Work to be completed — Please duplicate the lines of the records below exactly, beginning at the line that contains "ion, led by the" and continuing through the end of the records.

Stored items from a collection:

++++++++++

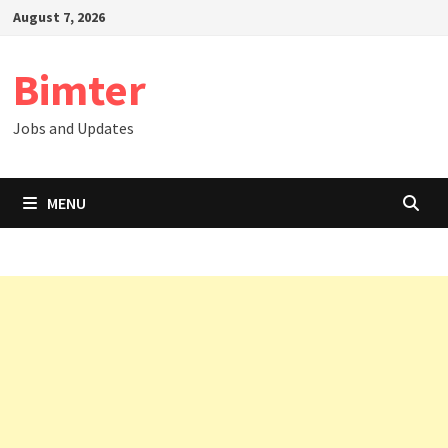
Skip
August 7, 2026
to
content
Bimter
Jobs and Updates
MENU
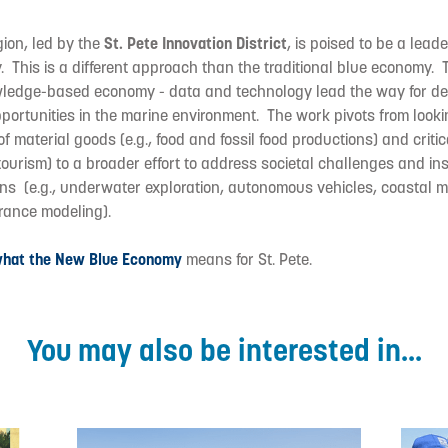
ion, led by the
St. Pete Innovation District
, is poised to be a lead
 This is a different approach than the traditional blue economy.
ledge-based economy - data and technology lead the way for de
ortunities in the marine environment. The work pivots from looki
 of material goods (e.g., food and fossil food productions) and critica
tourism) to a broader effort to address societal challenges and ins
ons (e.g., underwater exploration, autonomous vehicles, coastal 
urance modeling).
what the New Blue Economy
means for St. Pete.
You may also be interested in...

++++++++++

Solution below —
ion, led by the
St. Pete Innovation District
, is poised to be a lead
 This is a different approach than the traditional blue economy.
ledge-based economy - data and technology lead the way for de
ortunities in the marine environment. The work pivots from looki
 of material goods (e.g., food and fossil food productions) and critica
tourism) to a broader effort to address societal challenges and ins
ons (e.g., underwater exploration, autonomous vehicles, coastal 
urance modeling).
what the New Blue Economy
means for St. Pete.
You may also be interested in...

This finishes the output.